December 14, 2015 by positivelypeachie
Well it’s here, the dreaded and loved holidays. If you’re part of the latter group then I wish you the most lovely of holidays!
If you’re part of the former group – then this post is for you.
I have been part of both. Up until recently, my love of Christmas remained strong. I was able to disconnect from infertility and still enjoy the holidays (with some exceptions…like inappropriate comments at Christmas parties). However, the last two years have not been so enjoyable. The approach of Christmas has brought with it a vice grip on my heart that I can’t seem to shake. I am full of anxiety, and wishing I could just go to sleep and wake up in January. Which is insane because I used to be crazy about Christmas! I am not sure what has caused the transition from Christmas-Lover to Christmas-Dreader…but I fear it’s here to stay, for the time being anyway.
As the vice grip has already started, I’d like to pass on a few ideas that I have learned over the years:
#1) Find new traditions that don’t involve your triggers. If children are your triggers, then find something completely child-free (i.e. a wine and cheese night with child-free, or empty nester friends, go see a Christmas Performance by the local orchestra or actors guild). Lot’s of churches and groups have adult events…find some and attend. Christmas is not just about children, after all. It’s amazing how many child-free things are out there, not to mention people without children looking to make some friends. Most of my friends have small children (and it’s often hard to spend time together), so meeting other couples without small children has really opened up my friend group.

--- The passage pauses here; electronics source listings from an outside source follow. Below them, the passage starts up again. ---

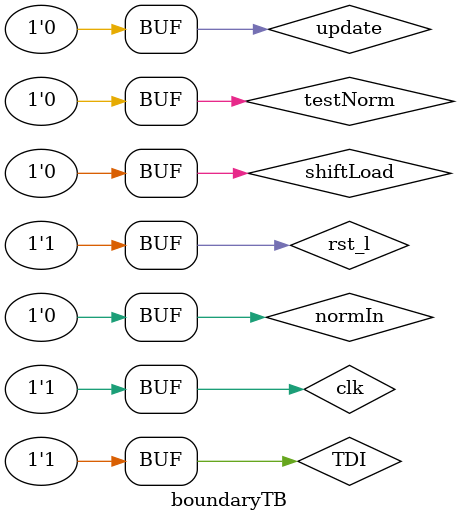
<source format=v>
`timescale 1ns / 1ps
module boundaryTB;
	reg normIn, clk, rst_l, shiftLoad, update, testNorm, TDI;
	wire TDO, normOut;
	
	boundaryCell bc0(normIn, clk, rst_l, shiftLoad, update, testNorm, TDI, TDO, normOut);
	
	initial begin
		$monitor("  %d: TDO=%b; normOut=%b; normIn=%b; clk=%b; rst_l=%b; shiftLoad=%b; update=%b; testNorm=%b; TDI=%b",
					$time, TDO, normOut, normIn, clk, rst_l, shiftLoad, update, testNorm, TDI);
		rst_l = 1; normIn = 0; shiftLoad = 1; clk = 0; update = 0; testNorm = 0; TDI = 0;
		#5;
		rst_l = 0;
		#5;
		rst_l = 1;
		#5;
		clk = 1; TDI = 1; 
		#5;
		clk = 0;
		#5;
		clk <= 1; update <= 1;
		#5;
		testNorm = 1; update = 0; clk = 0;
		#5;
		normIn = 1;
		#5;
		shiftLoad = 0; testNorm = 1;
		#5;
		clk = 1;
		#5;
		testNorm = 0;
		#5
		normIn = 0;
	end

endmodule // boundaryTB
</source>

#2) Volunteer. Pick something close to your heart, and dedicate time to it. Hopefully, it will be so enjoyable that you will continue volunteering through the year, too. I volunteer at a local rescue – it’s child free, and something that is very close to my heart. Plus it’s just as fun dressing the pups and kitties up in Christmas gear as it is dressing up kids! A different kind of fun that doesn’t hurt so badly!
#3) Spoil yourself. Pick something you really want – whether it’s a spa day, a quiet evening at home with your spouse or girlfriends, or a day shopping. Enjoy it, and don’t – for one second – let yourself feel inferior because you don’t have children yet. I have a Paint Nite booked tomorrow with four girlfriends (none have small kids at home) for this purpose exactly!
#4) Say no. It’s OK to say no to things that you know will be too hard – even if it might hurt someone. You need to take care of yourself, too. Pick one or two child-centered events, and say no to the rest. You’ll have more strength to handle the ones you agreed too, and it will make the whole season much more bearable. My family is having a gathering and dinner on boxing day this year, which will be completely centred around my nephews (which it should be) but will also be hard for me this year. My parents have also invited us out for Christmas Day as well because my sisters and their kids will stop by. That would be too really hard days together – and I am just not sure I’m up for it. Instead, we decided to have Christmas Day at home with our furbabies and spend boxing day with the bigger family. It’s a compromise that works for both parties – we still get to spend Boxing Day with the family, but we get our own little piece of quiet and peace on Christmas Day too.
#5) This is the most important one: change your thoughts on Christmas. I found that once I opened my eyes to the other things to do around Christmas (i.e.: Holiday Paint Nite, Zoo Lights, Christmas Wine and Cheese Tours, etc.) that didn’t require me to be a parent, I found the holidays seemed a little less dark. I realized that my mind is so hyper-focused on parenting, that I forgot that probably half the population isn’t currently raising small children. And these people: the childless, the childfree, the empty-nesters, the teenage parenters… manage to enjoy the holidays too even though their Christmas Eve/Morning is not dominated by littles in feety pajamas waiting for Santa.
It really is all about perspective, and adjusting your perspective to meet your reality only frees your mind from the shadow of expectation.
What do you do to make the holidays go by faster/pass without too much pain?
I wish you all happy and safe holidays, and if you aren’t able to find a way to happy holidays then I hope it passes quickly and with the least amount of hurt for you.